If you see shopping as a social event, then the weekends are probably the best, but if you are like me and see shopping as a chore, then Tuesday looks pretty good.

Not the typical back-to-school pace

Today is one of those rare days that I really have no where to go. I did pick Terry up from the mechanic’s garage where his Mazda is being serviced today, and we stopped for a few essentials at Target, but the remainder of the day is being spent at home, catching up on a few chores. In looking at the calendar, I think the next two days may be more of the same for which I am not complaining.

I helped with a funeral reception at church on Saturday for a long-time member who died at the age of 101. Her life was quite amazing, and although I did not know her, her story made me wish I had. Single mother, one child, divorced in 1954, who worked as a bookkeeper until she was 76 years old. She sang in the choir, taught Sunday School, and was well known for sending cards and notes to people. Her daughter convinced her to move to Seattle when she was 80 so as to be close to family as there was none here in Fresno. Even though she left her beloved church, she continued to send letters, cards, notes, and financial support. It only made sense to have her memorial service at the church. She had pretty much written her own service and she wanted pie served at the reception.

Sunday I was in charge of the coffee fellowship at church. In nice weather we do this in the garden, outside the sanctuary doors. We set up a table and bring coffee, punch, and delectable tidbits for people to enjoy as they visit with one another after church. I really like the custom, and since I serve on the Deacon Board, I get requests to provide the service every few months. Sunday was the third time Terry and I have done this. I made caramel bars and also served salami/cheese/tomato bites. There was even some pie left over from the funeral reception so we had that, too. Every bit of the food was eaten. I especially liked that.

The next day was a Ladies Who Lunch outing. In July there were 8 of us, but on Monday only 5 of us were able to make it. We dined at an old establishment (over 100 years in downtown Fresno) that has moved to a new building. The old location is being torn down for high speed rail, and since the restaurant and bar are of such historical significance, the city offered the owner a special location–in the convention center parking lot–to build a new restaurant. It is a beautiful building and even contains the bar from the old location. The food is a bit more expensive but still as tasty as ever. My New York pastrami sandwich was so large that I brought half of it home for Terry to have for dinner. A friend and I are going back in a couple of weeks in honor of my birth month.

On Tuesday I picked up donuts at one of best purveyors of such decadence. The business is owned by the family of my former students. An immigrant family that has assimilated and become highly successful. The oldest daughter was the secretary for the Class of 2000 for which I was the advisor. She was such a hard worker. I always check up on her when I pick up donuts and yesterday was no different. She has a 5-month old daughter now, the first grandchild for the family. Of course I had to look at photos and videos of this darling child. The grandmother is over the moon.
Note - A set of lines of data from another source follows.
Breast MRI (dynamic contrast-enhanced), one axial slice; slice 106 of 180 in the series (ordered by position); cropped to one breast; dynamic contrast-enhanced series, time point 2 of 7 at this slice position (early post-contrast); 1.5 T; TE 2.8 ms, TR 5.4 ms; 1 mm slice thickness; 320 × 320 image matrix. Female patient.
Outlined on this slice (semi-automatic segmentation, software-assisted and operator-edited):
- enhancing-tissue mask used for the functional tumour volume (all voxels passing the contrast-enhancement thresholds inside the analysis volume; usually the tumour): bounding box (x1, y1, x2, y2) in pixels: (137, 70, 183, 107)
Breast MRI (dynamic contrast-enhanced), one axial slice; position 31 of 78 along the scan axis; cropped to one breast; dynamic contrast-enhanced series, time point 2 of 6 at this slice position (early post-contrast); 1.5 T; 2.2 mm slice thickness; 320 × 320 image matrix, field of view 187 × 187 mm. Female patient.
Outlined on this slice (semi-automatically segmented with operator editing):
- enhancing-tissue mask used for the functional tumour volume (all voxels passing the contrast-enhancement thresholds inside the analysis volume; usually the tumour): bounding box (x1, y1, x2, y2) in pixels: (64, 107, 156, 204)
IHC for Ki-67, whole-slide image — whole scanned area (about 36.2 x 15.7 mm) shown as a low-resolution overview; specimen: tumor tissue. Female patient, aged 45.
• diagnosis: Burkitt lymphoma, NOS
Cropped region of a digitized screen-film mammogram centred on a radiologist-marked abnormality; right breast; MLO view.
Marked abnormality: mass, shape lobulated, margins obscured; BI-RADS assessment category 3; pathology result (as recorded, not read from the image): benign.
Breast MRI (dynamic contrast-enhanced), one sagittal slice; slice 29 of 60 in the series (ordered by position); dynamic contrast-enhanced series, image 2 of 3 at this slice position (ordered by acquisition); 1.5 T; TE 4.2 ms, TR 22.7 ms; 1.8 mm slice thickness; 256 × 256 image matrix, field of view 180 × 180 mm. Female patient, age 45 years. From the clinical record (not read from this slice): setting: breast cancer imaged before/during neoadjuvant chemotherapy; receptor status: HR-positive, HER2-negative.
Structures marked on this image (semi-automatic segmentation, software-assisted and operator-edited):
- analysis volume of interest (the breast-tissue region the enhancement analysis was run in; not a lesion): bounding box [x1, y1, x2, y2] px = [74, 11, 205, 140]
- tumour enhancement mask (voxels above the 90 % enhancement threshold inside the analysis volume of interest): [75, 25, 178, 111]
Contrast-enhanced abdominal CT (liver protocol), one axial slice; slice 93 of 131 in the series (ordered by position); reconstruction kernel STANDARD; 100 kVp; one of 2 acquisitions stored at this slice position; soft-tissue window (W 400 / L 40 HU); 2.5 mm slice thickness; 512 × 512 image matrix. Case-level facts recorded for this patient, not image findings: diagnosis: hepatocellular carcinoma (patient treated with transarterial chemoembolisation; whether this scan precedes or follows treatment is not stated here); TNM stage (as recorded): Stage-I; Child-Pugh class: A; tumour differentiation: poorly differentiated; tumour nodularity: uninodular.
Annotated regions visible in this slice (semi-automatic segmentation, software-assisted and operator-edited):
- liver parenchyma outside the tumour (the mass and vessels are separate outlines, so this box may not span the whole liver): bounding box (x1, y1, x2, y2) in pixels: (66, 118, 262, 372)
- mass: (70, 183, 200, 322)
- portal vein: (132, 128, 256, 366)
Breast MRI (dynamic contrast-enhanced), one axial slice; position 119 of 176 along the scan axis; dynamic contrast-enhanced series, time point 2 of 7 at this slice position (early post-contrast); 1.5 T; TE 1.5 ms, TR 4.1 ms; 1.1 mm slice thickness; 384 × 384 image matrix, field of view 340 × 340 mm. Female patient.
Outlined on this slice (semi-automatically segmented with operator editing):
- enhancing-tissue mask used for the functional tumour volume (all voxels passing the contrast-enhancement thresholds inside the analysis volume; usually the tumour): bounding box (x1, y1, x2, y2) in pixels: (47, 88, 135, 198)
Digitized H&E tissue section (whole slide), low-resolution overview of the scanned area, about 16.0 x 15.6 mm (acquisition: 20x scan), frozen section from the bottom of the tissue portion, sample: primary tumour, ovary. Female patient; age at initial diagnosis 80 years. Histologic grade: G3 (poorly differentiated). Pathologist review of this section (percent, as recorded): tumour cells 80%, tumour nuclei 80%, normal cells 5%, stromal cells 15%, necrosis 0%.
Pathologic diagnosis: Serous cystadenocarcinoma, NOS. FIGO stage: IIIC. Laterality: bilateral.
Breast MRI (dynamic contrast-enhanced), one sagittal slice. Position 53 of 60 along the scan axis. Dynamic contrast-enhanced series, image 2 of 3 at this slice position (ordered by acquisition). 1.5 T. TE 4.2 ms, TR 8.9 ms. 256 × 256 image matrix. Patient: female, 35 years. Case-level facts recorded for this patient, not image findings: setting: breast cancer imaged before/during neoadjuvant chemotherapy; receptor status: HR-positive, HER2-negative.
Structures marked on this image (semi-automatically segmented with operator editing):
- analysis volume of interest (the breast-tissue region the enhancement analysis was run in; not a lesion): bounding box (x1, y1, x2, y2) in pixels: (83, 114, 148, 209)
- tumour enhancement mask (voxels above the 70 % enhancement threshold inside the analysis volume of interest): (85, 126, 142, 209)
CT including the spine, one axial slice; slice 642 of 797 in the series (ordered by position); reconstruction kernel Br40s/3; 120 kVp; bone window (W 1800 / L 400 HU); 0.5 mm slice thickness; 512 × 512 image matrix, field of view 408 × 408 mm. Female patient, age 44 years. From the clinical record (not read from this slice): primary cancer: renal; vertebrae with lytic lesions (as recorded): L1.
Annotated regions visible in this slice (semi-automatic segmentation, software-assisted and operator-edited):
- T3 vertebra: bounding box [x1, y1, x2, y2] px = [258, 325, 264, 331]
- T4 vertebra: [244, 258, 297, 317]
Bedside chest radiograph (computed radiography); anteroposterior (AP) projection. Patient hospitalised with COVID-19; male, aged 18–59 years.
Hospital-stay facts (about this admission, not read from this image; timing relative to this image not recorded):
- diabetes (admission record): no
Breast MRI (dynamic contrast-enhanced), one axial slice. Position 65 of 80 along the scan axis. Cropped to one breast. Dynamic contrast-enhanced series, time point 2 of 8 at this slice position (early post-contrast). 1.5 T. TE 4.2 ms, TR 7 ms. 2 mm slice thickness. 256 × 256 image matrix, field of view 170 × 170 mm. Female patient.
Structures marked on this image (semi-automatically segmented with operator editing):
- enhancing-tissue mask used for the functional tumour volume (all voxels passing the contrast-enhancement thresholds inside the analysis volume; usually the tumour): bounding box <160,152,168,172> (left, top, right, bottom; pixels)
I delivered the donuts to the office staff at Columbia and picked up a school calendar while chatting with a few of the staff about their summer. The teachers and principal, though, were all off-site for training. School starts here next Monday and back-to-school night will be on Thursday. I will show up, smile and mingle, but my real work won’t begin until after Labor Day. By then the teachers will have a routine set up for the children and they will know the rules and expectations. I can fit smoothly into their schedule.

I am grateful that I don’t have to return to a full time job at school with demanding responsibilities. I enjoy setting my own pace.  I love being able to go to lunch with friends. I’m thankful to be available to help with church activities. And into all that I can fit the two days a week for school chaplain duties.